# Since no extended wobble bolts exist...



## Ryyyyyy (Jan 31, 2012)

What would be my best solution?

I am needing to run a 5mm spacer in order for my wheels to not hit my coilovers and the only wobble bolts I have found are 27mm in length.
I would need a 32mm length in order to mount the wheels safely to compensate for the 5mm spacer.

Any suggestions?


----------



## Ryyyyyy (Jan 31, 2012)

I found this DIY:
http://forums.vwvortex.com/showthre...ting-Your-MkV-From-Wheel-Bolts-To-Wheel-Studs

Looks simple.

Question is, if I were to go studs and I went with a stud that was M14x1.5 IN to M12x1.5 OUT and ran PCD Variation lug nuts that will allow me to go 5x114.3, would it be safe?
That way I can find a stud at a length that will allow me to run a 5mm spacer safe on a 5x114.3 wheel.


----------



## Andy P (Jan 6, 2007)

I have ran 3mm spacers with my wobble bolts and have seen no issues.

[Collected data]
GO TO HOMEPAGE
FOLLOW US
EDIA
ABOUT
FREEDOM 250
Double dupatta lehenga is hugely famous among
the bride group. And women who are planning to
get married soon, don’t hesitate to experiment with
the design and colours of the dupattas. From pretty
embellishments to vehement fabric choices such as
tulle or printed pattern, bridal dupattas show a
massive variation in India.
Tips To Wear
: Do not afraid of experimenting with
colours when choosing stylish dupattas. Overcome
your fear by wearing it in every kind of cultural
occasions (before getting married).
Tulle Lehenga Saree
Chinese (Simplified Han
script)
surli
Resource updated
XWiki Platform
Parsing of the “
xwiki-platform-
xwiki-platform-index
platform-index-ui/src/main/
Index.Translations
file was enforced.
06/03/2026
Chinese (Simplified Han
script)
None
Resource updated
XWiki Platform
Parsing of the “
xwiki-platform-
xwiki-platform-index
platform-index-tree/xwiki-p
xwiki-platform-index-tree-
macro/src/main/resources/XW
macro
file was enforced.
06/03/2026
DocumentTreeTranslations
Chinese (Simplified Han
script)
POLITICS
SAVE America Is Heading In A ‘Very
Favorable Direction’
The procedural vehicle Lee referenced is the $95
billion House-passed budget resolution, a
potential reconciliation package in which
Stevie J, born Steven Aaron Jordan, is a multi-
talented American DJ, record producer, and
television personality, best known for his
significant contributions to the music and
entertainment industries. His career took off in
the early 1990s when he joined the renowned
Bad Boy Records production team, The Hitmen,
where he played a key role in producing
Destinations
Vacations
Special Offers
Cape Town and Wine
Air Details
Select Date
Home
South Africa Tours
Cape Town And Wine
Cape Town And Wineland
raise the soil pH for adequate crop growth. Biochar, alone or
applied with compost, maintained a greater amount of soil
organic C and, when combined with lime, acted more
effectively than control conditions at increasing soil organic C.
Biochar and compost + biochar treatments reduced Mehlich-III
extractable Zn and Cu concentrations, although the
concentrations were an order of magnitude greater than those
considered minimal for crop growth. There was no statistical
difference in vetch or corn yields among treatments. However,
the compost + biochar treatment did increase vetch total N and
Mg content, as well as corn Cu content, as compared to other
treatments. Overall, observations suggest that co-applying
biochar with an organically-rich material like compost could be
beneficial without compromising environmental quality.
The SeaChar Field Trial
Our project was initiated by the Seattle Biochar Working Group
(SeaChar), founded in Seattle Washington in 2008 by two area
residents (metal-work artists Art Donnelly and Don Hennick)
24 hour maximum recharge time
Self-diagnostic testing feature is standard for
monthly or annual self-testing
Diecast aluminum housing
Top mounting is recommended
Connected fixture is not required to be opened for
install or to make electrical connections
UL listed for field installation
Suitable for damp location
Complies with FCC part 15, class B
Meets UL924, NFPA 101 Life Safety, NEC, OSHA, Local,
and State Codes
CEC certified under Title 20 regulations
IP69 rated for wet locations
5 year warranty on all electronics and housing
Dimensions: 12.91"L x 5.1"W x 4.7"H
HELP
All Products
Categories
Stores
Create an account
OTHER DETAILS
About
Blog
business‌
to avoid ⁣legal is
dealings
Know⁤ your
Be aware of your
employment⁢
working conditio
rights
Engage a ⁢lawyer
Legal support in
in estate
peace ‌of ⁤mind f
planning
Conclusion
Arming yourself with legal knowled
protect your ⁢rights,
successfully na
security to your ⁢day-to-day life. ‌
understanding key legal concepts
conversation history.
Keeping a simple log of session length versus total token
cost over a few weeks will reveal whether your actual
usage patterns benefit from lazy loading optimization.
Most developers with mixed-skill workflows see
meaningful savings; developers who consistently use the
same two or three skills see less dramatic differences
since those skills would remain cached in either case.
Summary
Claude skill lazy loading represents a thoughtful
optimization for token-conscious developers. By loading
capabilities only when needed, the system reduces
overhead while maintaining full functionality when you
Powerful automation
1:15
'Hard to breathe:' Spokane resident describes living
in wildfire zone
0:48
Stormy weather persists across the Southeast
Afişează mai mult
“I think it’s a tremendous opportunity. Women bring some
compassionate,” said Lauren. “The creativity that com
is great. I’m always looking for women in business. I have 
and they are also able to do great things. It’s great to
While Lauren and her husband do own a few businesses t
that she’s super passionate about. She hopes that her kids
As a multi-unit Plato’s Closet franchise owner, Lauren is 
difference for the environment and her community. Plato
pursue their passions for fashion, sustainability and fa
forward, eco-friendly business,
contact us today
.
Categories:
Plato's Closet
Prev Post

REQUIRED ACTION: Can you copy the wobble bolt thread between "Any suggestions?" and "Looks simple.", inclusive, with "DIY" swapped out for "guide"?

SOLUTION:
Any suggestions?


----------



## Ryyyyyy (Jan 31, 2012)

I found this guide:
http://forums.vwvortex.com/showthre...ting-Your-MkV-From-Wheel-Bolts-To-Wheel-Studs

Looks simple.